The rest of the buildings have been completely destroyed.

“Even though the teaching staff is excellent,” Wishah said, “they cannot make up for the loss: There is no library to study in, no common areas or cafeterias to foster relationships among peers.”

Wishah also pointed out that there are “no laboratories for practical courses,” an issue that forced the Islamic University to postpone core subjects for first-year students – like histology and biology, which require observing embryos and live tissues – to later years because they cannot currently be implemented.

Many students have already left because there was no space, Wishah said, and students who end up sitting at the back cannot hear the professor clearly or see what the projector displays.

A second obstacle is the cost of transportation. Not only do students have to pay taxi drivers in cash, but they also have to find change.

Much of the cash in Gaza has been in circulation since October 2023, making it often worn-out and hard to obtain.

“Transportation is extremely difficult,” he said, “but I need in-person classes because I can’t grasp the online lectures.”

Another obstacle is affording university tuition. Even before the genocide, many families struggled to pay university tuition.

Today, after two years of blockade, displacement and losing almost everything, the idea that students could fund their own education seems impossible.

Many of the recently graduated high school students are unable to afford to continue their postgraduate studies.

The Islamic University provides a one-semester tuition waiver for all faculties except medicine, while Al-Azhar University offers no waivers at all.

The costs of books, notebooks and transportation have skyrocketed, and no solutions or initiatives have been introduced to address this crisis.

Even those students who managed to attend this semester are unsure whether they can continue next semester.

In recent weeks, attendance at the Nuseirat location has dropped to just 10 or 15 students – a sharp decrease from the 250-300 who attended the first lecture.

An obligation

Global attention often focuses on food aid and temporary ceasefires, which are, of course, necessary.

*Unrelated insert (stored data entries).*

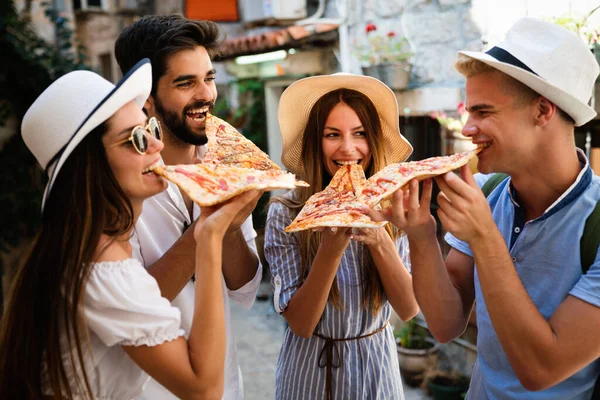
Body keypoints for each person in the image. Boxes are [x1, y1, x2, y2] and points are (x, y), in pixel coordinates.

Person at [365, 17, 600, 399]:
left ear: (543, 111)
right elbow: (445, 324)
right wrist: (422, 235)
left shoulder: (596, 222)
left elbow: (542, 370)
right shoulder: (490, 192)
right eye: (468, 111)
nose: (466, 127)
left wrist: (485, 235)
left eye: (483, 112)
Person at [0, 60, 258, 399]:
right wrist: (208, 234)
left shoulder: (95, 248)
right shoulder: (101, 265)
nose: (156, 146)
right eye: (135, 139)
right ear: (92, 166)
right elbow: (205, 389)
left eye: (149, 129)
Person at [113, 15, 263, 400]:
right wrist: (208, 227)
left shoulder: (225, 162)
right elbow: (132, 304)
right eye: (185, 83)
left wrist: (230, 227)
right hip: (151, 390)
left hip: (226, 385)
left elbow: (245, 288)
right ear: (146, 97)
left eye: (209, 78)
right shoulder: (120, 183)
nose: (206, 95)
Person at [264, 73, 420, 400]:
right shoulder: (287, 211)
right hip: (310, 372)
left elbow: (408, 309)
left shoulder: (390, 205)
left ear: (373, 140)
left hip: (377, 366)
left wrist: (378, 238)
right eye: (332, 135)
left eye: (360, 134)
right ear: (314, 143)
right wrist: (330, 251)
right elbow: (301, 324)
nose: (348, 149)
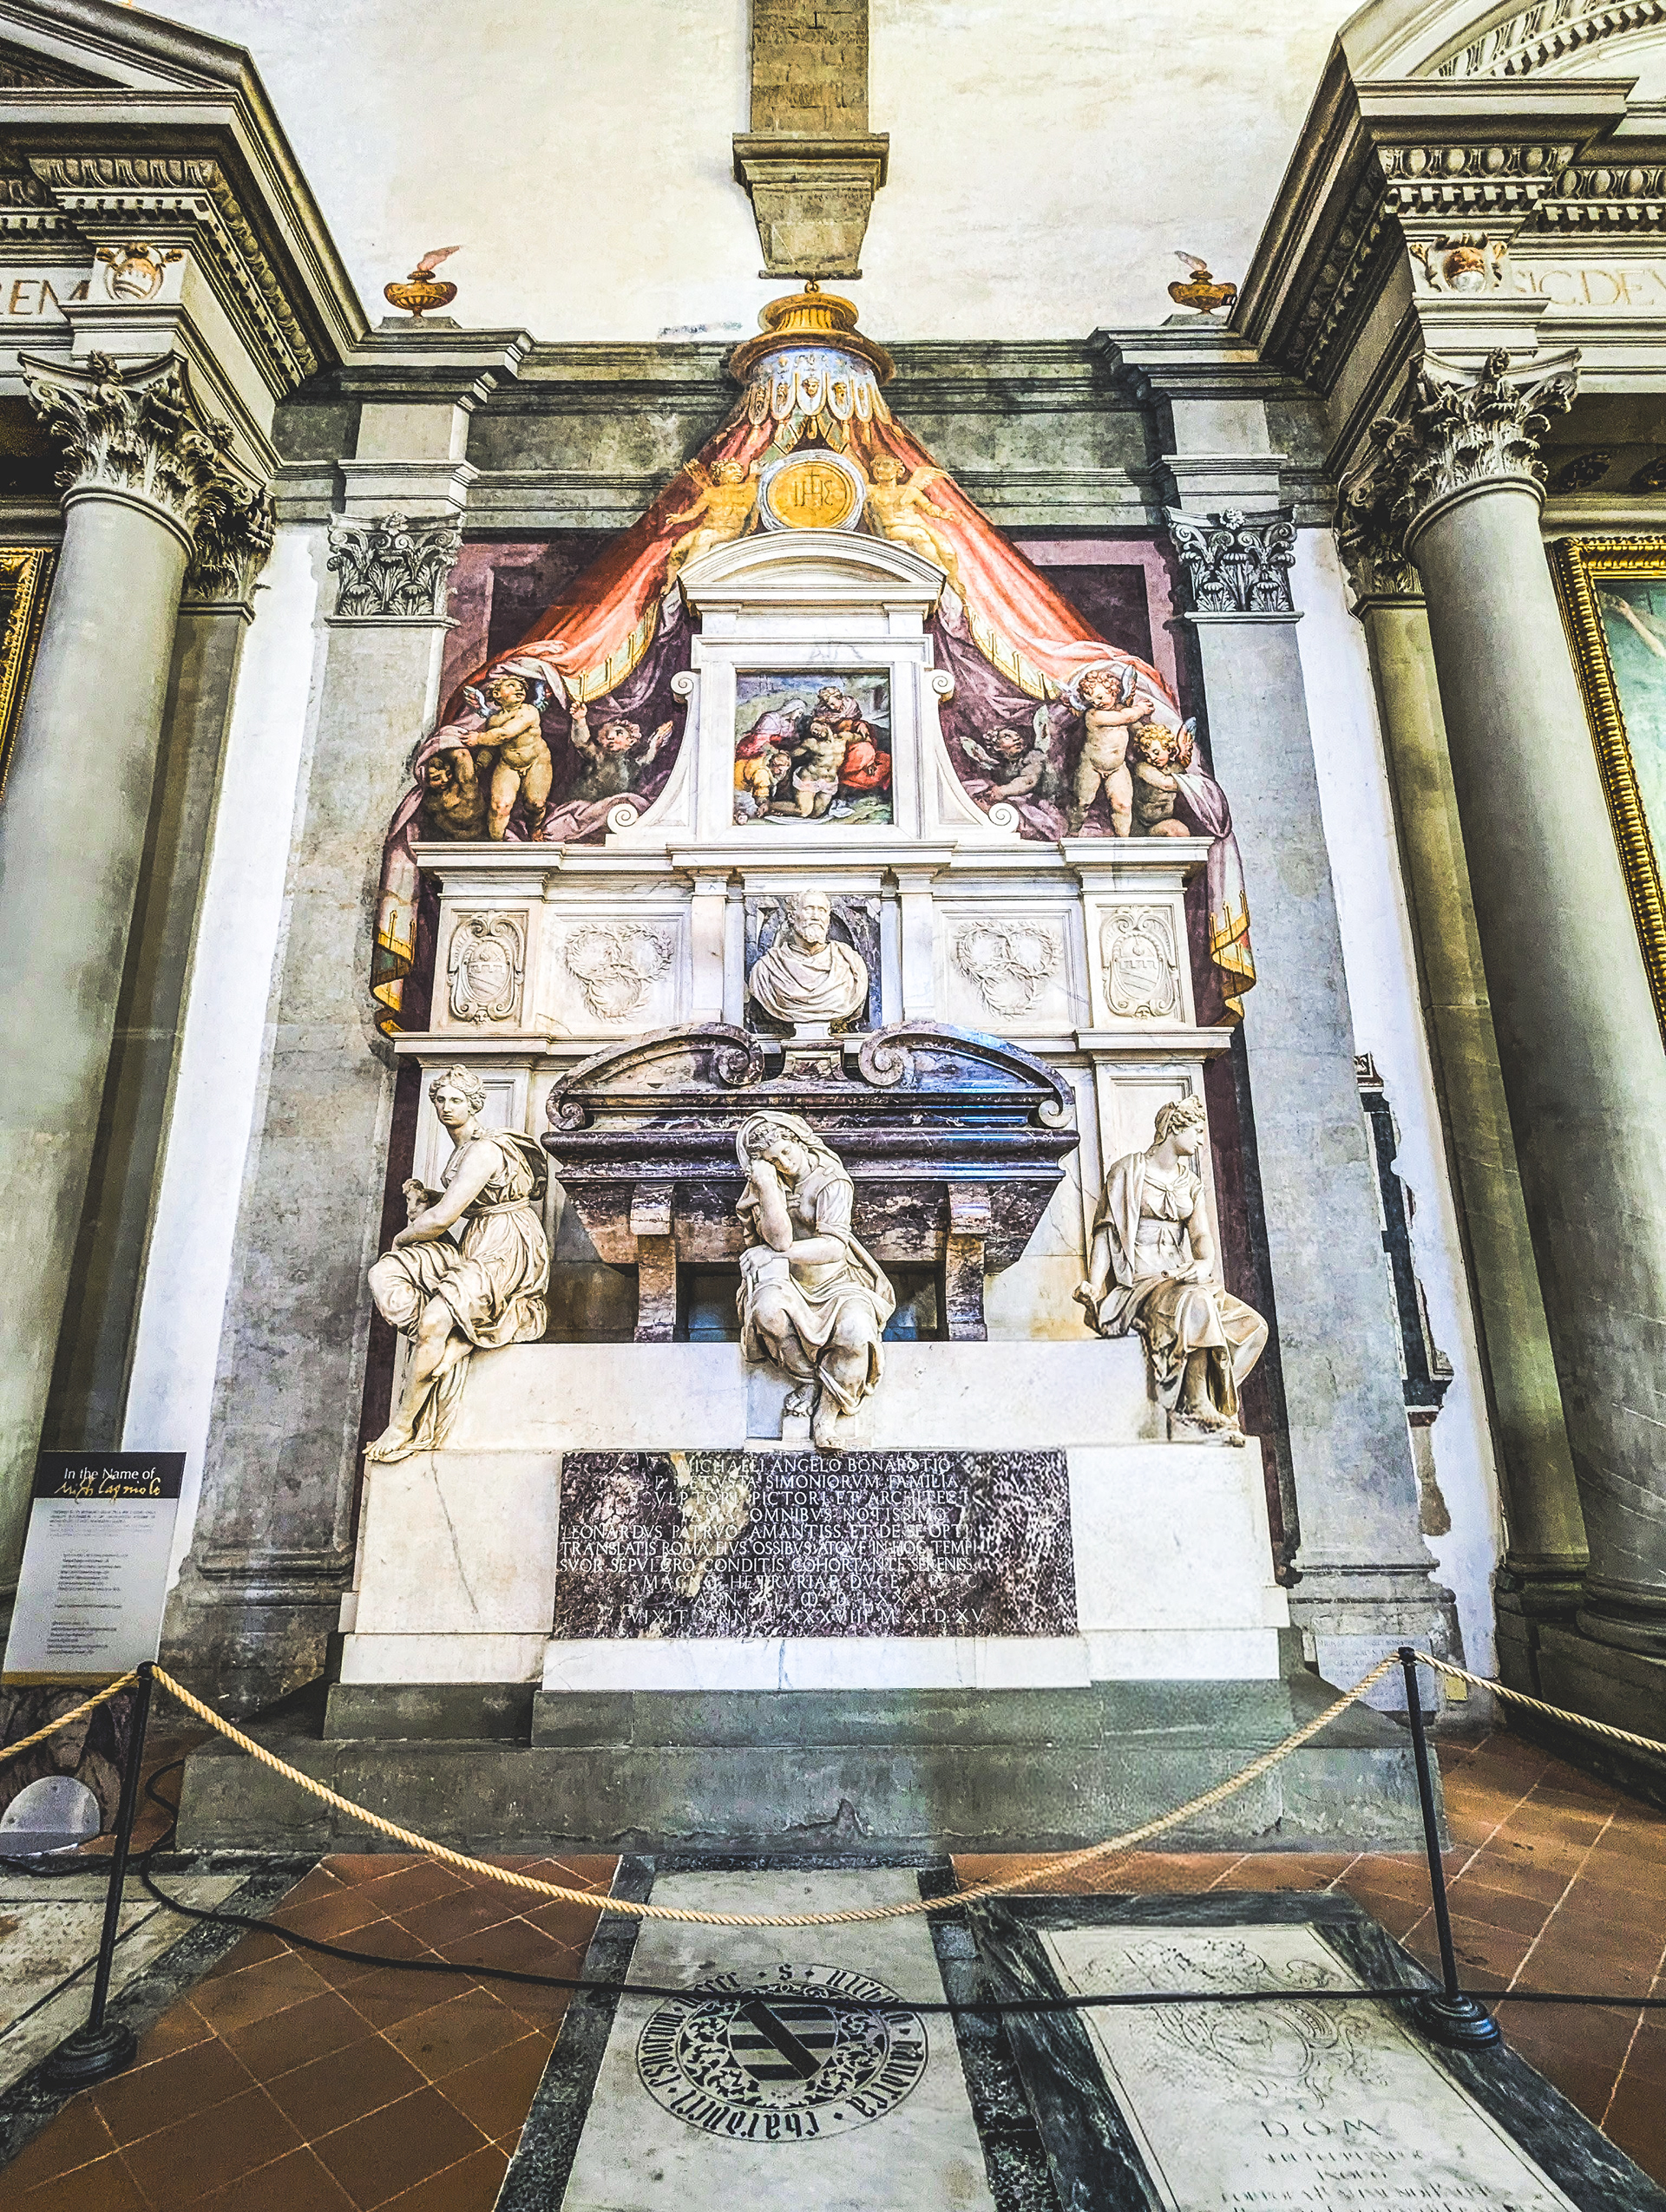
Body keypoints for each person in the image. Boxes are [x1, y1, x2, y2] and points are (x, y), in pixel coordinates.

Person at [364, 1067, 550, 1462]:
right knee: (385, 1273)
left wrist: (400, 1238)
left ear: (474, 1104)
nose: (447, 1108)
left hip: (507, 1246)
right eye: (441, 1100)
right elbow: (466, 1203)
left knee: (432, 1314)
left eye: (457, 1100)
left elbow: (444, 1219)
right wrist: (426, 1196)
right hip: (481, 1238)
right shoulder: (464, 1148)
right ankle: (445, 1345)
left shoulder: (484, 1149)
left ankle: (402, 1423)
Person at [1074, 1095, 1266, 1440]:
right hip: (1140, 1284)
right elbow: (1105, 1232)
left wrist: (1204, 1262)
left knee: (1254, 1327)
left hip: (1181, 1277)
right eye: (1196, 1130)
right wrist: (1092, 1283)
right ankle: (1192, 1411)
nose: (1201, 1139)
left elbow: (1201, 1234)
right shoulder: (1128, 1172)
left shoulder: (1190, 1184)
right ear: (1174, 1129)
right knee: (1196, 1303)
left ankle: (1206, 1395)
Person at [735, 1111, 895, 1452]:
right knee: (767, 1312)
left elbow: (835, 1248)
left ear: (798, 1140)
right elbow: (778, 1240)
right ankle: (807, 1380)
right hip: (787, 1281)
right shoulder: (768, 1181)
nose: (784, 1163)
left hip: (838, 1280)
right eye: (772, 1160)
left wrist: (777, 1256)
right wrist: (765, 1184)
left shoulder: (831, 1180)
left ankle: (826, 1414)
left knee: (856, 1330)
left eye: (786, 1152)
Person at [746, 888, 869, 1030]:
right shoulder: (767, 969)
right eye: (809, 909)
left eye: (822, 910)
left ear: (828, 920)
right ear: (792, 917)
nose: (816, 916)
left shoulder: (850, 963)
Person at [465, 672, 553, 840]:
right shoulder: (493, 721)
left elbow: (506, 734)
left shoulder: (529, 711)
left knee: (536, 804)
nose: (518, 689)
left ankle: (534, 830)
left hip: (536, 761)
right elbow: (491, 748)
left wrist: (478, 738)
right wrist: (480, 765)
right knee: (500, 807)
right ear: (497, 694)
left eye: (521, 687)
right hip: (508, 765)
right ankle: (495, 843)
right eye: (511, 685)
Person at [1068, 664, 1150, 836]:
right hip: (1091, 766)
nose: (1097, 703)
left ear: (1112, 689)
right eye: (1092, 701)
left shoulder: (1122, 709)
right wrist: (1140, 709)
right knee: (1082, 802)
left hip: (1117, 767)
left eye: (1100, 697)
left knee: (1123, 805)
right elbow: (1124, 717)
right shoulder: (1094, 715)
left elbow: (1136, 728)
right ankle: (1073, 833)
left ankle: (1123, 841)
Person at [866, 455, 962, 590]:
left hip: (919, 525)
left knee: (947, 550)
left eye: (885, 465)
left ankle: (953, 581)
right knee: (921, 537)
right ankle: (941, 575)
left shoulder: (910, 491)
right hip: (894, 529)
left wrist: (942, 513)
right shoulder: (871, 491)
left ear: (898, 471)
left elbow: (928, 507)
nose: (880, 469)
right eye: (876, 465)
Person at [664, 457, 758, 580]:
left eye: (739, 469)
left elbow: (753, 483)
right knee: (679, 549)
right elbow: (695, 511)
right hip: (707, 528)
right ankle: (670, 583)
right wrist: (679, 518)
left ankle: (688, 579)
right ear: (720, 475)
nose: (738, 471)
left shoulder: (747, 490)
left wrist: (753, 472)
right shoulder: (710, 493)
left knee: (703, 537)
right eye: (732, 468)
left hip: (728, 531)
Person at [567, 700, 673, 804]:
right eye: (606, 736)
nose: (610, 737)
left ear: (631, 741)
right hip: (586, 803)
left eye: (619, 733)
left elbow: (647, 758)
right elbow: (582, 743)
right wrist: (580, 720)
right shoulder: (598, 755)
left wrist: (656, 738)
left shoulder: (630, 765)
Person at [1129, 718, 1198, 837]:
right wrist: (1196, 784)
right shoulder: (1143, 768)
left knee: (1180, 831)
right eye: (1147, 755)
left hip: (1164, 820)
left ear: (1168, 748)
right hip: (1143, 826)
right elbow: (1165, 783)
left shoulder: (1176, 768)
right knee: (1176, 830)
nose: (1152, 758)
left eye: (1156, 752)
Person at [419, 745, 488, 839]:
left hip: (480, 841)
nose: (445, 780)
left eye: (448, 773)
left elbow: (463, 754)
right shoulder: (427, 801)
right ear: (426, 781)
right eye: (436, 778)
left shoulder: (465, 786)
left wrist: (433, 750)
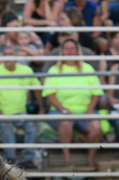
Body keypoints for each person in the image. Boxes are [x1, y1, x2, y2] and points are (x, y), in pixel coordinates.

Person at [42, 37, 103, 166]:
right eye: (67, 48)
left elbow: (96, 92)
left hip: (84, 111)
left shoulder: (87, 68)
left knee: (96, 126)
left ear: (77, 51)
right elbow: (50, 95)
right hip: (59, 111)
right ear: (62, 51)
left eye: (72, 48)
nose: (70, 51)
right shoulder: (54, 70)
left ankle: (90, 160)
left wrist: (90, 109)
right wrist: (63, 109)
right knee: (65, 121)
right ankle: (67, 159)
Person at [0, 43, 43, 168]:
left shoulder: (26, 70)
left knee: (31, 123)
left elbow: (38, 89)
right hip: (0, 114)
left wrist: (42, 107)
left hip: (20, 113)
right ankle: (10, 159)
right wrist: (1, 114)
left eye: (10, 54)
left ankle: (27, 159)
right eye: (5, 54)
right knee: (6, 124)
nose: (7, 57)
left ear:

But they are not enough or as important as education to rebuild Gaza, which must be seen as part of the humanitarian response, not an optional choice postponed to “post-crisis” times.

Education for Palestinians – and the preparation of a generation capable of rebuilding Gaza after the genocide – is an obligation for Palestinian institutions and international institutions.

Education is a necessity for survival and for building a possible future despite all the challenges and destruction the Israeli occupation has visited upon the Gaza Strip.

Hassan Abo Qamar is a writer based in Gaza.